# MARKIII Preamp 12AX7 Tubes: CHINA or Tung Sol???



## path09en (Dec 13, 2006)

I currently have CHINA 12AX7's in V2 to V5 and a Groove Tube (ECC83?) in my preamp section of my MESA/Boogie Mark III. Does anyone know how my tone will be influenced or changed if I replace all the preamp tubes with Tung Sol 12AX7's? 

Thanks!


----------



## Ripper (Jul 1, 2006)

Pre-amp tubes are really amp dependant. What sounds good in one amp may not in the next. No two amps are the same either. This especially holds true when you get into older amps, as the parts have swayed abit from their original values etc. 

You need to play around and see what you like. Sometimes just changing V1 is all you need, but again, it is amp dependant and also very dependant on your personal tastes. If you find a tube you don't like in one of your amps, it might sound good in another one.

▶ Data
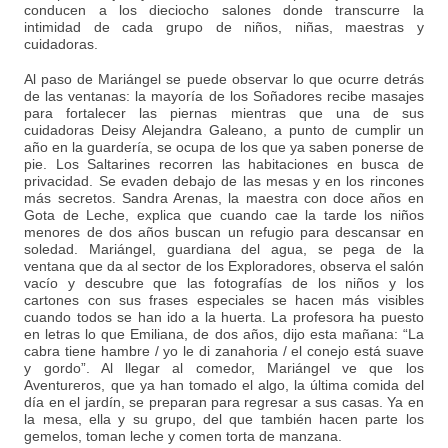
conducen a los dieciocho salones donde transcurre la
intimidad de cada grupo de niños, niñas, maestras y
cuidadoras.
Al paso de Mariángel se puede observar lo que ocurre detrás
de las ventanas: la mayoría de los Soñadores recibe masajes
para fortalecer las piernas mientras que una de sus
cuidadoras Deisy Alejandra Galeano, a punto de cumplir un
año en la guardería, se ocupa de los que ya saben ponerse de
pie. Los Saltarines recorren las habitaciones en busca de
privacidad. Se evaden debajo de las mesas y en los rincones
más secretos. Sandra Arenas, la maestra con doce años en
Gota de Leche, explica que cuando cae la tarde los niños
menores de dos años buscan un refugio para descansar en
soledad. Mariángel, guardiana del agua, se pega de la
ventana que da al sector de los Exploradores, observa el salón
vacío y descubre que las fotografías de los niños y los
cartones con sus frases especiales se hacen más visibles
cuando todos se han ido a la huerta. La profesora ha puesto
en letras lo que Emiliana, de dos años, dijo esta mañana: “La
cabra tiene hambre / yo le di zanahoria / el conejo está suave
y gordo”. Al llegar al comedor, Mariángel ve que los
Aventureros, que ya han tomado el algo, la última comida del
día en el jardín, se preparan para regresar a sus casas. Ya en
la mesa, ella y su grupo, del que también hacen parte los
gemelos, toman leche y comen torta de manzana.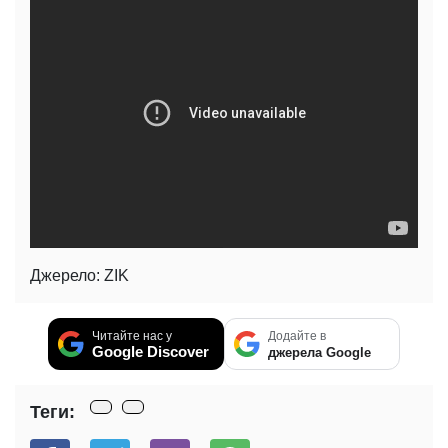
Джерело: ZIK
Читайте нас у
Додайте в
Google Discover
джерела Google
Теги: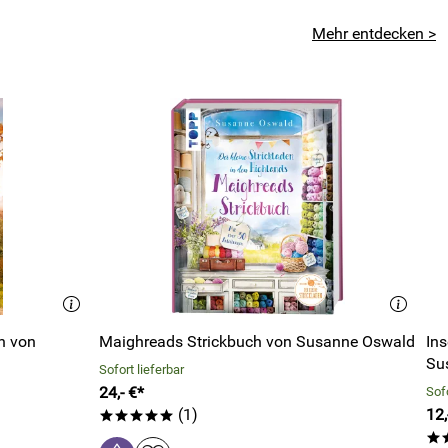
Mehr entdecken >
n von
Maighreads Strickbuch von Susanne Oswald
Ins
Su
Sofort lieferbar
24,- €*
Sofo
(1)
12,
*****
*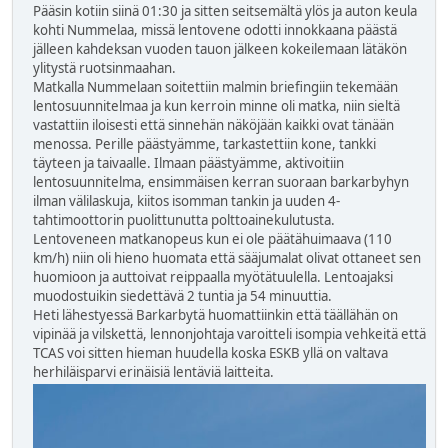
Pääsin kotiin siinä 01:30 ja sitten seitsemältä ylös ja auton keula
kohti Nummelaa, missä lentovene odotti innokkaana päästä
jälleen kahdeksan vuoden tauon jälkeen kokeilemaan lätäkön
ylitystä ruotsinmaahan.
Matkalla Nummelaan soitettiin malmin briefingiin tekemään
lentosuunnitelmaa ja kun kerroin minne oli matka, niin sieltä
vastattiin iloisesti että sinnehän näköjään kaikki ovat tänään
menossa. Perille päästyämme, tarkastettiin kone, tankki
täyteen ja taivaalle. Ilmaan päästyämme, aktivoitiin
lentosuunnitelma, ensimmäisen kerran suoraan barkarbyhyn
ilman välilaskuja, kiitos isomman tankin ja uuden 4-
tahtimoottorin puolittunutta polttoainekulutusta.
Lentoveneen matkanopeus kun ei ole päätähuimaava (110
km/h) niin oli hieno huomata että sääjumalat olivat ottaneet sen
huomioon ja auttoivat reippaalla myötätuulella. Lentoajaksi
muodostuikin siedettävä 2 tuntia ja 54 minuuttia.
Heti lähestyessä Barkarbytä huomattiinkin että täällähän on
vipinää ja vilskettä, lennonjohtaja varoitteli isompia vehkeitä että
TCAS voi sitten hieman huudella koska ESKB yllä on valtava
herhiläisparvi erinäisiä lentäviä laitteita.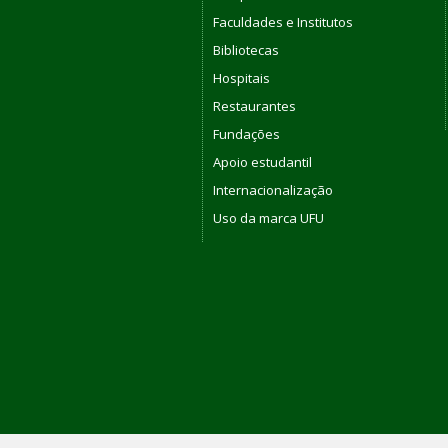
Faculdades e Institutos
Bibliotecas
Hospitais
Restaurantes
Fundações
Apoio estudantil
Internacionalização
Uso da marca UFU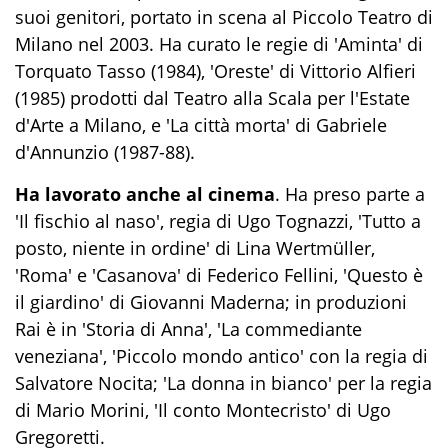
suoi genitori, portato in scena al Piccolo Teatro di
Milano nel 2003. Ha curato le regie di 'Aminta' di
Torquato Tasso (1984), 'Oreste' di Vittorio Alfieri
(1985) prodotti dal Teatro alla Scala per l'Estate
d'Arte a Milano, e 'La città morta' di Gabriele
d'Annunzio (1987-88).
Ha lavorato anche al cinema
. Ha preso parte a
'Il fischio al naso', regia di Ugo Tognazzi, 'Tutto a
posto, niente in ordine' di Lina Wertmüller,
'Roma' e 'Casanova' di Federico Fellini, 'Questo è
il giardino' di Giovanni Maderna; in produzioni
Rai è in 'Storia di Anna', 'La commediante
veneziana', 'Piccolo mondo antico' con la regia di
Salvatore Nocita; 'La donna in bianco' per la regia
di Mario Morini, 'Il conto Montecristo' di Ugo
Gregoretti.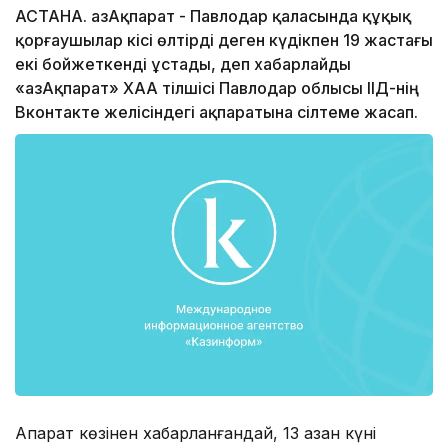
АСТАНА. ҚазАқпарат - Павлодар қаласында құқық
қорғаушылар кісі өлтірді деген күдікпен 19 жастағы
екі бойжеткенді ұстады, деп хабарлайды
«ҚазАқпарат» ХАА тілшісі Павлодар облысы ІІД-нің
Вконтакте желісіндегі ақпаратына сілтеме жасап.
Ақпарат көзінен хабарланғандай, 13 қазан күні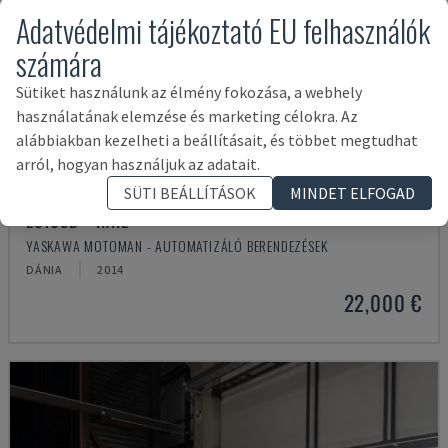
Adatvédelmi tájékoztató EU felhasználók
számára
Sütiket használunk az élmény fokozása, a webhely
használatának elemzése és marketing célokra. Az
alábbiakban kezelheti a beállításait, és többet megtudhat
arról, hogyan használjuk az adatait.
SÜTI BEÁLLÍTÁSOK
MINDET ELFOGAD
ES165D + RAIL
YASKAWA MOTOMAN - AUTOMATIZÁLÓ BERENDEZÉSEK
DÁNIA
2014
22,000 €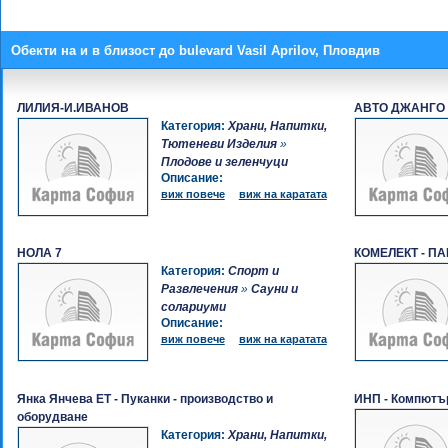
Обекти на и в близост до bulevard Vasil Aprilov, Пловдив
ЛИЛИЯ-И.ИВАНОВ
АВТО ДЖАНГО
Категория:
Храни, Напитки,
Тютеневи Изделия
»
Плодове и зеленчуци
Описание:
виж повече
виж на каратата
НОЛА 7
КОМЕЛЕКТ - П
Категория:
Спорт и
Развлечения
»
Сауни и
солариуми
Описание:
виж повече
виж на каратата
Янка Янчева ЕТ - Пуканки - производство и
ИНП - Компютъ
оборудване
Категория:
Храни, Напитки,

▶ Check your understanding
1. From the forum thread on Mark III preamp tubes, transcribe the passage starting with "I currently have" and going on through "(Jul 1, 2006)".
2. In the forum thread on Mark III preamp tubes, which preamp positions currently hold the Chinese 12AX7 tubes?
3. Continue the forum thread on Mark III preamp tubes after its final sentence.

▶ Expected responses
1.
I currently have CHINA 12AX7's in V2 to V5 and a Groove Tube (ECC83?) in my preamp section of my MESA/Boogie Mark III. Does anyone know how my tone will be influenced or changed if I replace all the preamp tubes with Tung Sol 12AX7's? 

Thanks!


----------



## Ripper (Jul 1, 2006)

2. V2 to V5.

3.
----------



## Tybone (Feb 12, 2006)

Hey path09en, I don't know much about the new tung sol (the NOS tung sols are among my favourites) but I can tell you about the tubes you have.

The chineese 12ax7 is a well made, quite, very high gain tube. When I got my Two Rock SIG it was FULL of them. They are a little bright and very articulate.

The ECC83 looks a lot like a JJTesla but I can't be sure. If it is a JJ the are well know for the good mids and balanced response. Not the most exiting tube in the world but it will sound good and be there for you at a reasonalbe price. In fact, one of the best 18 watt clones I have heard was loaded with these and JJ EL84's. It sounded fantastic.

Like Ripper said, you need to swap and listen and swap and listen and swap and listen.


----------



## ryant (Jan 4, 2007)

i have the new tung-sols in my jmp-1, they definitely improved it. Good sounding tubes for that preamp at least, makes it sound good though my mesa 2:100


----------



## RippingRudy (Feb 2, 2006)

I tried the new tung sol in my Mark III before I sold it. Compared to the sovtek and EH tubes that I also tried I found the following:

The Tung Sols were more crisp and articulate. It's hard to put it into words but it made the amp's top end clearer.

If you want a cleaner, more defined sound try them out.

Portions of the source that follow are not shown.